SARATOGA SPRINGS – Sharing stories is a big part of the human experience. From our parents reading bedtime stories to us as children, to the movies, books and television shows we become immersed in as adults, stories are our main form of entertainment. They connect us to our past, to each other, and give us a better understanding of ourselves and the world we live in.
Local storyteller Margaret French knows how powerful a story can be. French teaches storytelling workshops, produces and performs at storytelling open mics, and shares her passion and talent for the art of telling stories wherever she goes. On Wednesday, March 9 at 7 p.m. French will be at Caffé Lena as the featured storyteller for a storytelling open mic. Whether you attend the open mic to tell your own story (all are welcome to sign up and participate) or just to kick back and be entertained by French and other tellers, it is surefire to be a unique and captivating night.
Margaret French began telling stories when she moved to Saratoga Springs with her husband in early 2000’s. After attending a beginner’s storytelling workshop at the library, she became hooked.
“I’d always told stories. My younger sister and I shared a bedroom and a bed when we were young, and at night I’d make up stories for her,” explained French. “Later, I made up stories for my kids, their cousins, and their friends, and now, I make up stories for my grandkids.”
Before retiring, French taught college English, and worked at Union College in Schenectady for 15 years. She reflects on how her favorite part was being the director of the writing center.
“I think you tell stories when you’re teaching. You explain concepts by telling stories that illustrate them. So storytelling was always on my radar,” said French.
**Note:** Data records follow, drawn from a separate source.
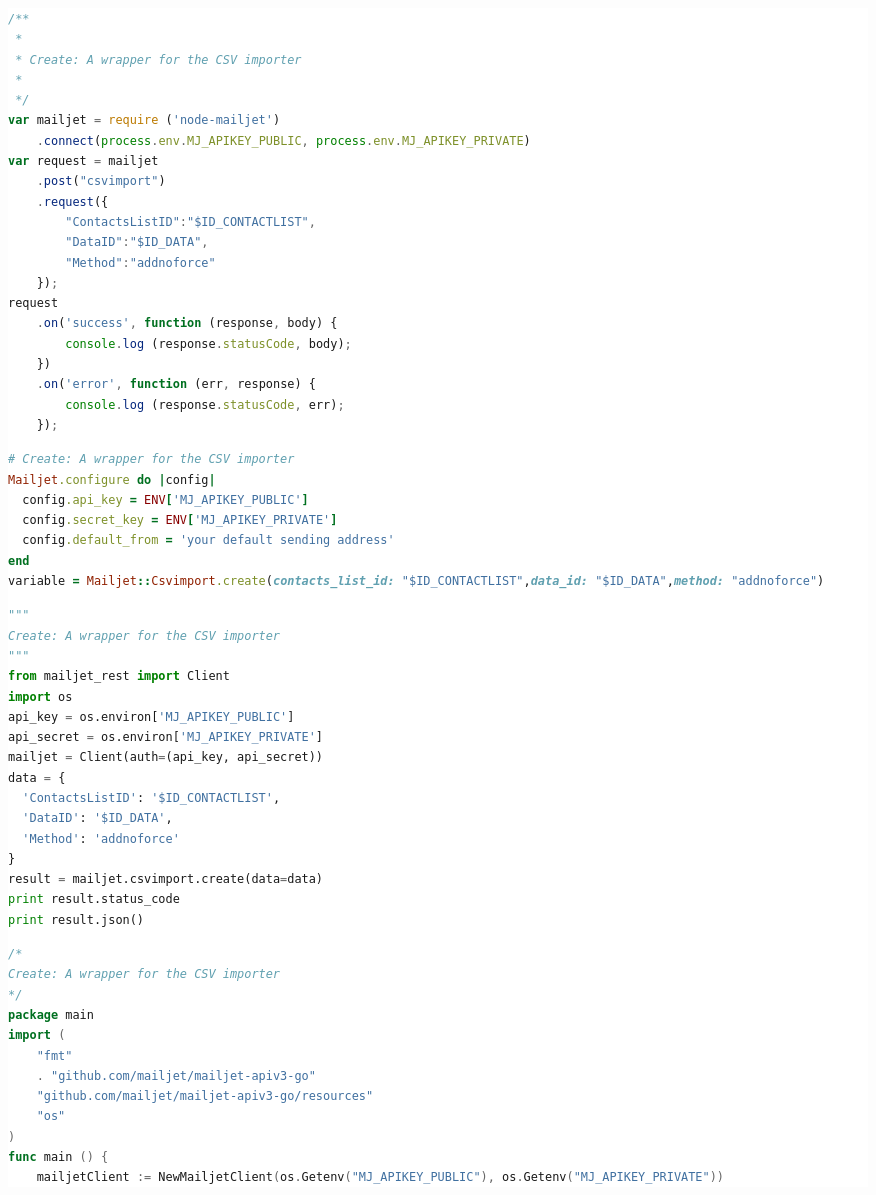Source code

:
```javascript
/**
 *
 * Create: A wrapper for the CSV importer
 *
 */
var mailjet = require ('node-mailjet')
	.connect(process.env.MJ_APIKEY_PUBLIC, process.env.MJ_APIKEY_PRIVATE)
var request = mailjet
	.post("csvimport")
	.request({
		"ContactsListID":"$ID_CONTACTLIST",
		"DataID":"$ID_DATA",
		"Method":"addnoforce"
	});
request
	.on('success', function (response, body) {
		console.log (response.statusCode, body);
	})
	.on('error', function (err, response) {
		console.log (response.statusCode, err);
	});
```
```ruby
# Create: A wrapper for the CSV importer
Mailjet.configure do |config|
  config.api_key = ENV['MJ_APIKEY_PUBLIC']
  config.secret_key = ENV['MJ_APIKEY_PRIVATE']
  config.default_from = 'your default sending address'
end
variable = Mailjet::Csvimport.create(contacts_list_id: "$ID_CONTACTLIST",data_id: "$ID_DATA",method: "addnoforce")
```
```python
"""
Create: A wrapper for the CSV importer
"""
from mailjet_rest import Client
import os
api_key = os.environ['MJ_APIKEY_PUBLIC']
api_secret = os.environ['MJ_APIKEY_PRIVATE']
mailjet = Client(auth=(api_key, api_secret))
data = {
  'ContactsListID': '$ID_CONTACTLIST',
  'DataID': '$ID_DATA',
  'Method': 'addnoforce'
}
result = mailjet.csvimport.create(data=data)
print result.status_code
print result.json()
```
``` go
/*
Create: A wrapper for the CSV importer
*/
package main
import (
	"fmt"
	. "github.com/mailjet/mailjet-apiv3-go"
	"github.com/mailjet/mailjet-apiv3-go/resources"
	"os"
)
func main () {
	mailjetClient := NewMailjetClient(os.Getenv("MJ_APIKEY_PUBLIC"), os.Getenv("MJ_APIKEY_PRIVATE"))
```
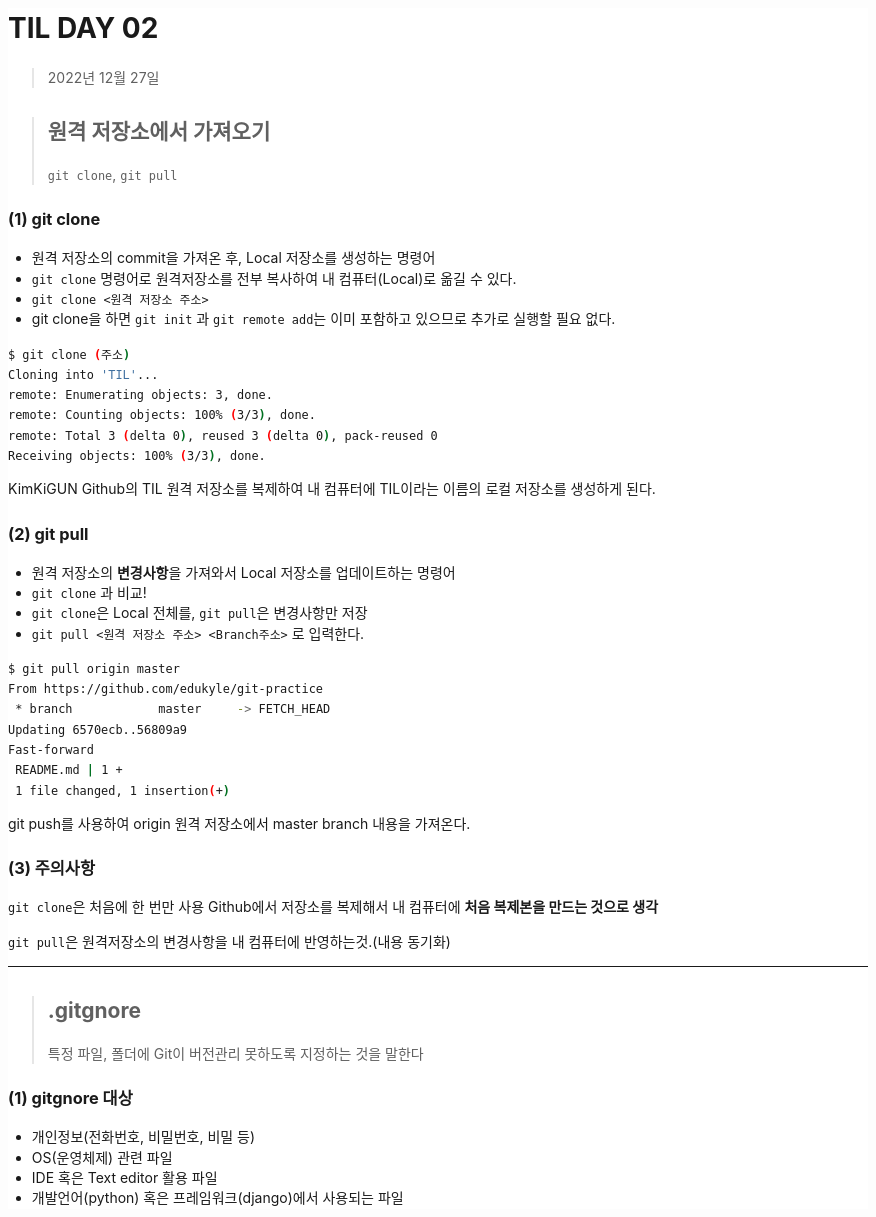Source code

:# TIL DAY 02
> 2022년 12월 27일

>## 원격 저장소에서 가져오기
>`git clone`, `git pull`
### (1) git clone
- 원격 저장소의 commit을 가져온 후, Local 저장소를 생성하는 명령어
- `git clone` 명령어로 원격저장소를 전부 복사하여 내 컴퓨터(Local)로 옮길 수 있다.
- `git clone <원격 저장소 주소>`
- git clone을 하면 `git init` 과 `git remote add`는 이미 포함하고 있으므로 추가로 실행할 필요 없다.


```bash
$ git clone (주소)
Cloning into 'TIL'...
remote: Enumerating objects: 3, done.
remote: Counting objects: 100% (3/3), done.
remote: Total 3 (delta 0), reused 3 (delta 0), pack-reused 0
Receiving objects: 100% (3/3), done.
```
KimKiGUN Github의 TIL 원격 저장소를 복제하여 내 컴퓨터에 TIL이라는 이름의 로컬 저장소를 생성하게 된다.


### (2) git pull
- 원격 저장소의 **변경사항**을 가져와서 Local 저장소를 업데이트하는 명령어
- `git clone` 과 비교! 
- `git clone`은 Local 전체를, `git pull`은 변경사항만 저장
- `git pull <원격 저장소 주소> <Branch주소>` 로 입력한다.

```bash
$ git pull origin master
From https://github.com/edukyle/git-practice
 * branch            master     -> FETCH_HEAD
Updating 6570ecb..56809a9
Fast-forward
 README.md | 1 +
 1 file changed, 1 insertion(+)
``` 
git push를 사용하여 origin 원격 저장소에서 master branch 내용을 가져온다.

### (3) 주의사항 ##
`git clone`은 처음에 한 번만 사용
Github에서 저장소를 복제해서 내 컴퓨터에 **처음 복제본을 만드는 것으로 생각**

`git pull`은 원격저장소의 변경사항을 
내 컴퓨터에 반영하는것.(내용 동기화)
  
  ***

>## .gitgnore
> 특정 파일, 폴더에 Git이 버전관리 못하도록 지정하는 것을 말한다

### (1) gitgnore 대상
- 개인정보(전화번호, 비밀번호, 비밀 등)
- OS(운영체제) 관련 파일
- IDE 혹은 Text editor 활용 파일
- 개발언어(python) 혹은 프레임워크(django)에서 사용되는 파일
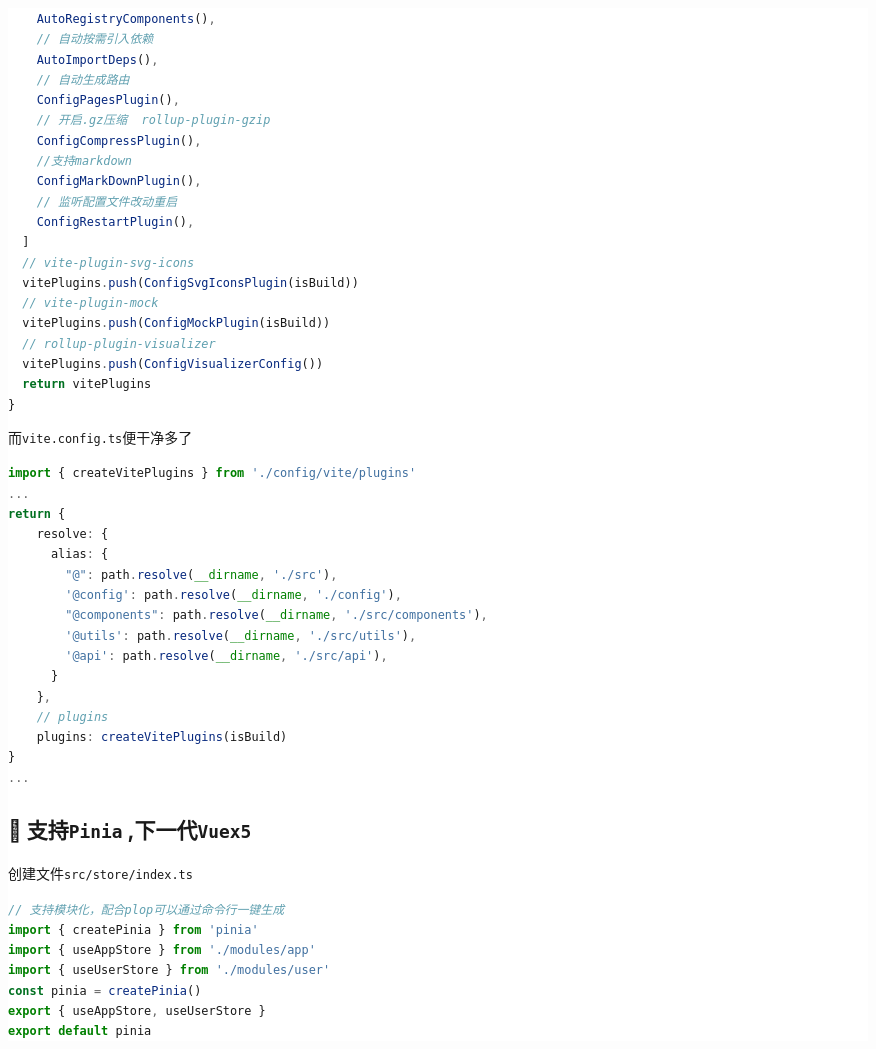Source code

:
 ```typescript
    AutoRegistryComponents(),
    // 自动按需引入依赖
    AutoImportDeps(),
    // 自动生成路由
    ConfigPagesPlugin(),
    // 开启.gz压缩  rollup-plugin-gzip
    ConfigCompressPlugin(),
    //支持markdown
    ConfigMarkDownPlugin(),
    // 监听配置文件改动重启
    ConfigRestartPlugin(),
  ]
  // vite-plugin-svg-icons
  vitePlugins.push(ConfigSvgIconsPlugin(isBuild))
  // vite-plugin-mock
  vitePlugins.push(ConfigMockPlugin(isBuild))
  // rollup-plugin-visualizer
  vitePlugins.push(ConfigVisualizerConfig())
  return vitePlugins
}
```

而`vite.config.ts`便干净多了

```typescript
import { createVitePlugins } from './config/vite/plugins'
...
return {
    resolve: {
      alias: {
        "@": path.resolve(__dirname, './src'),
        '@config': path.resolve(__dirname, './config'),
        "@components": path.resolve(__dirname, './src/components'),
        '@utils': path.resolve(__dirname, './src/utils'),
        '@api': path.resolve(__dirname, './src/api'),
      }
    },
    // plugins
    plugins: createVitePlugins(isBuild)
}
...
```

## 📱 支持`Pinia` ,下一代`Vuex5`

创建文件`src/store/index.ts`

```typescript
// 支持模块化，配合plop可以通过命令行一键生成
import { createPinia } from 'pinia'
import { useAppStore } from './modules/app'
import { useUserStore } from './modules/user'
const pinia = createPinia()
export { useAppStore, useUserStore }
export default pinia
```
French also enjoys writing, teaching writing workshops as well as ones on storytelling. She notes however, that there is a big difference between sharing a story on paper and sharing it verbally in person.
“The audience has only one chance to get it. So in some ways, you simplify, and I think language changes. I think my language is less literary when I’m telling a story. It’s more conversational,” said French. “But the best part about storytelling is the audience. You have the audience interacting with you as you tell the story and that is huge and very thrilling. Audiences deepen and enrich the story so much.”
French loves hearing feedback from her audiences, and people will come to her after a storytelling event, explaining that they can identify or relate to her story, often sharing their own experiences with her as well.
“That’s the magic of it, because my stories elicit their stories,” French said.
Most of the stories French tells are personal stories from her life experiences with friends and family. She likes to be funny, using humor often and to lighten difficult stories. French also shared what storytelling means to her on a personal level.
“It’s not self-confession and it’s not therapy for me,” noted French. “It’s about something that interests me or touches me or that I think is funny or important. I can trust that people in the audience will react to it in a similar way because of our common humanity. You end up expressing your own values and point of view, even if you really don’t set out to do it in any conscious way. Based on the stories people tell you, you know the person that they are.”
When she is not telling personal stories, French likes fairytales and historical myths, but explains that they have to be truly unique for her to share them. When French goes to Wesley’s memory care ward and tells stories to those suffering from dementia, such as Alzheimer’s, she prefers to stick with stories that are completely made-up.
“I don’t tell them my personal stories usually because they think, ‘Why is this woman telling me this?’ I think it’s confusing, it’s hard. But if I say, ‘Once upon a time…’ they know right away what is coming,” French said with a smile.
When it comes to giving advice to those who may be interested in storytelling, French urges them to go to workshops and storytelling open mics, even if they don’t tell right away. She also recommends joining a storytelling group, such as the Story Circle of the Capital District, where French is a member. But she also points out that sometimes, you just have to jump in and do it, even if you feel like you might not be ready yet.
“I was a very shy kid, so I’m sort of surprised that I like to be on stage in front of an audience, but I do,” French said. “It’s okay to stand up and tell a story and have it not be perfect.”
Currently, French performs at senior centers, libraries, Proctors, Glen Sanders Mansion, at more locations across upstate New York. She produces 10 storytelling open mics each year, alternating each month between hosting them at Caffé Lena and Woodlawn Commons.
When asked if she feels she is keeping the art of storytelling alive, French responded, “We’re surrounded by stories. In a way, storytelling can’t die because we’re hardwired for stories. They connect us. They help tell us who people are, who we are.”
For the open mic event at Caffé Lena on Wednesday, March 9, those interested in telling stories can sign up at 6:45 p.m., with stories beginning at 7 p.m. After several people tell stories, French, as the featured teller, will share stories for 30 minutes, followed by intermission and more open mic tellers. Admission is $5 and refreshments are $1.